The ending is a triumphant one that is also mixed with a greater tragedy. The film is abundantly funny, though interwoven throughout it is the sense that all those seeking to capture a moment of spectacle for their audience risk getting lost themselves. Ricky was part of a show that ended in horrific violence though still keeps memorabilia from it and gives his life to try to recapture one more moment of glory. Antlers just can’t help himself from risking everything to get one more perfect shot. OJ and Emerald themselves had a chance to get away and save themselves, though they were drawn back by a desire to create something no one else had seen before. That they achieve it and are victorious is a satisfying conclusion, though it all comes at a steep cost. Their father has died and they nearly did too, all in pursuit of this one moment of recognition. It is more than just their business but a desire to create a legacy for themselves, something Peele teases out subtly.

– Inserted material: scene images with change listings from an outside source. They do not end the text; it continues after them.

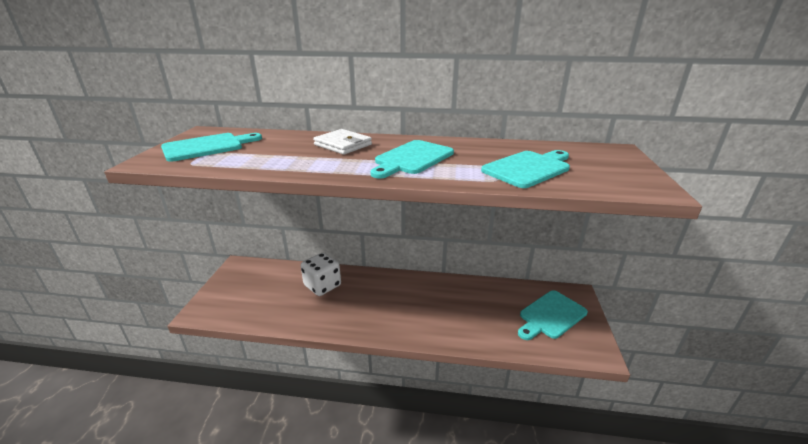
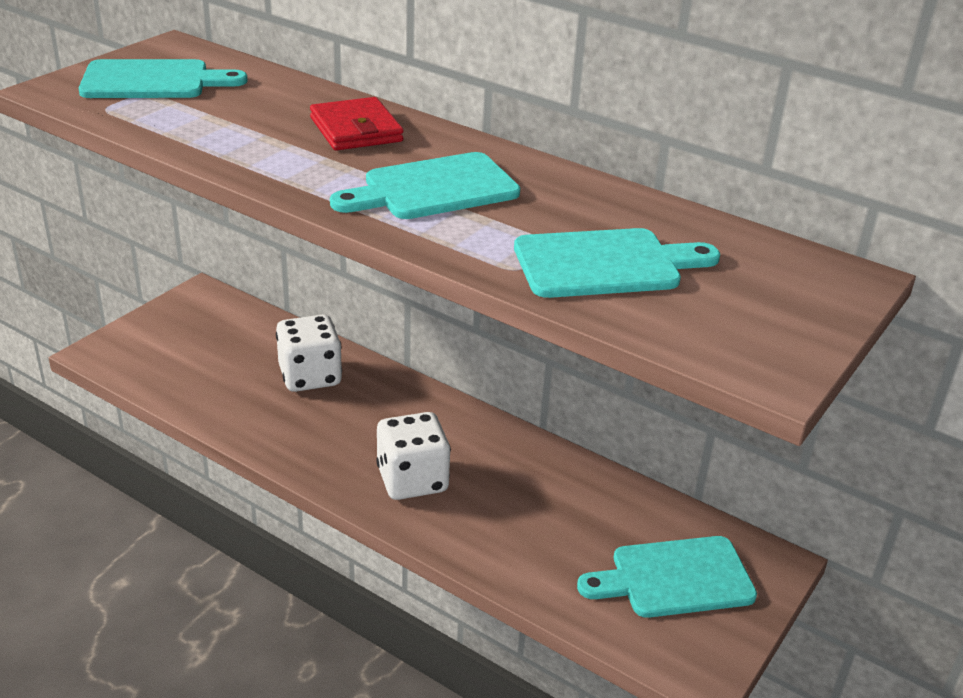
camera: 25 degrees right, 5 degrees up
white wallet [313,129,372,155] -> red wallet [310,97,404,151]
none -> white dice [376,412,451,500]

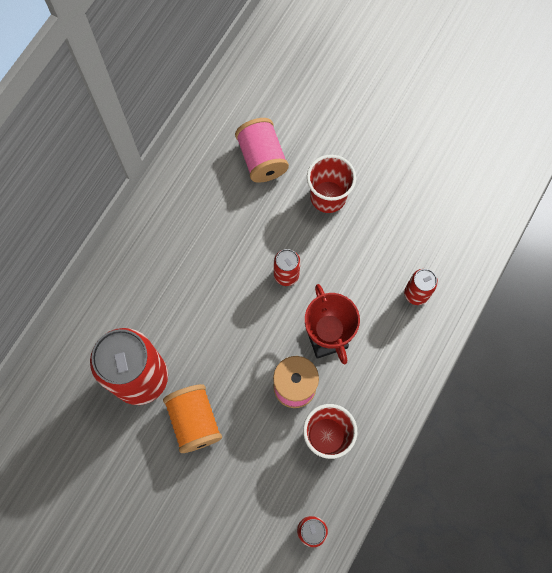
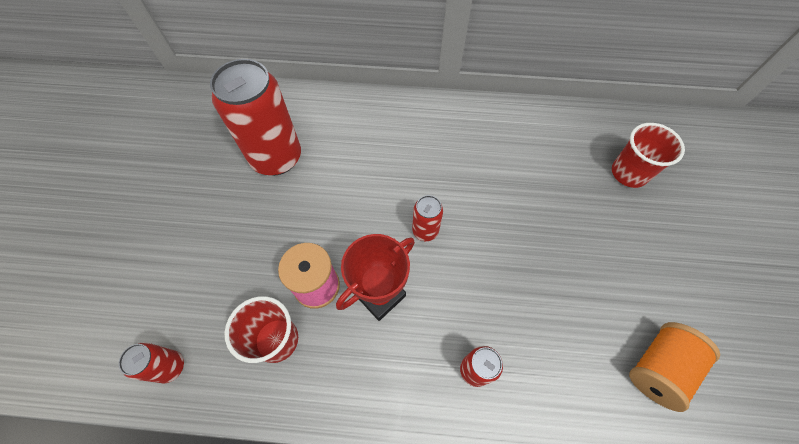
camera: 65 degrees right, 10 degrees down
orange spool [163,384,222,453] -> orange spool moved to [629,322,720,412]
pink spool [235,118,289,183] -> none
red cup [307,155,356,213] -> red cup moved to [612,123,685,188]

The siblings don’t state their intentions all that much as they mostly just needle each other, though every decision they make in this conclusion shows they are not that much unlike Ricky and Antlers before them. That all of them stay in this pursuit despite what they will have to endure is where the film really leaves an impact. Each character is, in their own way, desperately trying to carve out a place for themselves. They are appealing to an audience that will toss them aside without a second thought even as they give so much of themselves for them. The title itself, Nope, expresses their first impulse to get away from the danger. Yet this desire to see it for themselves and be seen for their achievements overrides all else. It isn’t really about the science fiction elements even as that is what makes the film such a fun ride. This is merely a stand-in for the consuming desire to capture something no one else has; to leave your mark on the world no matter the immense cost. That makes the final image one that is deeply sad. Even in a hard-fought victory, they went through hell and back just to get this singular still.


It is the result of all their efforts, the blood, sweat, and tears they have given to capture it for the world to see. Was it worth it? We certainly are invested in them succeeding as we grow to care for these characters and their wild schemes. There is something of ourselves we can see in them and the desire to be part of a moment that can put them on the map. They all are just trying to get one glimpse of recognition, of acknowledgement that they are alive and there to see something no one else in history has. Many of them have been downtrodden, pushed to the margins of the industry by an audience and system that no longer cares for them anymore. So when they get a chance to get back in, all of them jump at the opportunity and throw themselves into oblivion for it. It seems reckless and even a little bit crazy, though who among us wouldn’t be tempted to risk anything for such a shot? That it is taken with a gimmicky camera for tourists desperate to be a part of cinematic history is rather pointed. However, it is the moment the proceeded this where Peele really makes explicit what is on his mind. The final moments that we see of OJ and Emerald are two-fold. The first is when the older brother gives a sign to his younger sister that he sees her, a callback to when she was pushed to the side while his father trained him. The second is when she sees him back, emerging from the debris on a horse like he is his own western icon. Both just wanted to be seen, ensuring the moment where they finally are is nothing short of devastating for us as viewers and for them.